» RECORD EXTRACTS:
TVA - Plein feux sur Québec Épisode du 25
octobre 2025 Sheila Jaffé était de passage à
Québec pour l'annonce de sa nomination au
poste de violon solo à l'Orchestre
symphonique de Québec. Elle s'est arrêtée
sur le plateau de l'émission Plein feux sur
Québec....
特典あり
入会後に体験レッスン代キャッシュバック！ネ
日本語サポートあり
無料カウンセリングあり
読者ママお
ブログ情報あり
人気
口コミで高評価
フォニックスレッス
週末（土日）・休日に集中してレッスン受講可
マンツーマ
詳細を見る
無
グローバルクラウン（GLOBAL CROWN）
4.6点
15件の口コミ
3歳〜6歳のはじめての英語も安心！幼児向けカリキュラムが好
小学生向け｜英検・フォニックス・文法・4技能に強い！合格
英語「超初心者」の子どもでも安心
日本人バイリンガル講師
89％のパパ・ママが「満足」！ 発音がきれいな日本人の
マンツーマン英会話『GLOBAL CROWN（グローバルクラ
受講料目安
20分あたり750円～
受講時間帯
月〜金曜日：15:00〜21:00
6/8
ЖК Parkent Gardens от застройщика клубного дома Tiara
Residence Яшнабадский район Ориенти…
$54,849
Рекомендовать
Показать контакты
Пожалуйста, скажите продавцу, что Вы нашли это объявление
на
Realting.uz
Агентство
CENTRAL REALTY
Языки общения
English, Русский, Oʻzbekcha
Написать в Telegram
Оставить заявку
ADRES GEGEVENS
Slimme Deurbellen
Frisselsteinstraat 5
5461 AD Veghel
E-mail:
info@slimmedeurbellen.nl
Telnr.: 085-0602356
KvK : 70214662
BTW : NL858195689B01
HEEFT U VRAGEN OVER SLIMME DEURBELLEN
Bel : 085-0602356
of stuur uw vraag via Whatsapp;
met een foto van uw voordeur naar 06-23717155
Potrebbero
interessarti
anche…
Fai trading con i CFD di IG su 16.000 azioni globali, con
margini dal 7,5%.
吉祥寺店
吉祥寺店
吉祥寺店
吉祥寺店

» PROBLEM:
Arrange every line of text from the entries above as a Markdown table with the columns Row and Text line, numbering the rows in order and leaving out any blank lines.

» RESPONSE TO THE EXERCISE:
| Row | Text line |
|---|---|
| 1 | TVA - Plein feux sur Québec Épisode du 25 |
| 2 | octobre 2025 Sheila Jaffé était de passage à |
| 3 | Québec pour l'annonce de sa nomination au |
| 4 | poste de violon solo à l'Orchestre |
| 5 | symphonique de Québec. Elle s'est arrêtée |
| 6 | sur le plateau de l'émission Plein feux sur |
| 7 | Québec.... |
| 8 | 特典あり |
| 9 | 入会後に体験レッスン代キャッシュバック！ネ |
| 10 | 日本語サポートあり |
| 11 | 無料カウンセリングあり |
| 12 | 読者ママお |
| 13 | ブログ情報あり |
| 14 | 人気 |
| 15 | 口コミで高評価 |
| 16 | フォニックスレッス |
| 17 | 週末（土日）・休日に集中してレッスン受講可 |
| 18 | マンツーマ |
| 19 | 詳細を見る |
| 20 | 無 |
| 21 | グローバルクラウン（GLOBAL CROWN） |
| 22 | 4.6点 |
| 23 | 15件の口コミ |
| 24 | 3歳〜6歳のはじめての英語も安心！幼児向けカリキュラムが好 |
| 25 | 小学生向け｜英検・フォニックス・文法・4技能に強い！合格 |
| 26 | 英語「超初心者」の子どもでも安心 |
| 27 | 日本人バイリンガル講師 |
| 28 | 89％のパパ・ママが「満足」！ 発音がきれいな日本人の |
| 29 | マンツーマン英会話『GLOBAL CROWN（グローバルクラ |
| 30 | 受講料目安 |
| 31 | 20分あたり750円～ |
| 32 | 受講時間帯 |
| 33 | 月〜金曜日：15:00〜21:00 |
| 34 | 6/8 |
| 35 | ЖК Parkent Gardens от застройщика клубного дома Tiara |
| 36 | Residence Яшнабадский район Ориенти… |
| 37 | $54,849 |
| 38 | Рекомендовать |
| 39 | Показать контакты |
| 40 | Пожалуйста, скажите продавцу, что Вы нашли это объявление |
| 41 | на |
| 42 | Realting.uz |
| 43 | Агентство |
| 44 | CENTRAL REALTY |
| 45 | Языки общения |
| 46 | English, Русский, Oʻzbekcha |
| 47 | Написать в Telegram |
| 48 | Оставить заявку |
| 49 | ADRES GEGEVENS |
| 50 | Slimme Deurbellen |
| 51 | Frisselsteinstraat 5 |
| 52 | 5461 AD Veghel |
| 53 | E-mail: |
| 54 | info@slimmedeurbellen.nl |
| 55 | Telnr.: 085-0602356 |
| 56 | KvK : 70214662 |
| 57 | BTW : NL858195689B01 |
| 58 | HEEFT U VRAGEN OVER SLIMME DEURBELLEN |
| 59 | Bel : 085-0602356 |
| 60 | of stuur uw vraag via Whatsapp; |
| 61 | met een foto van uw voordeur naar 06-23717155 |
| 62 | Potrebbero |
| 63 | interessarti |
| 64 | anche… |
| 65 | Fai trading con i CFD di IG su 16.000 azioni globali, con |
| 66 | margini dal 7,5%. |
| 67 | 吉祥寺店 |
| 68 | 吉祥寺店 |
| 69 | 吉祥寺店 |
| 70 | 吉祥寺店 |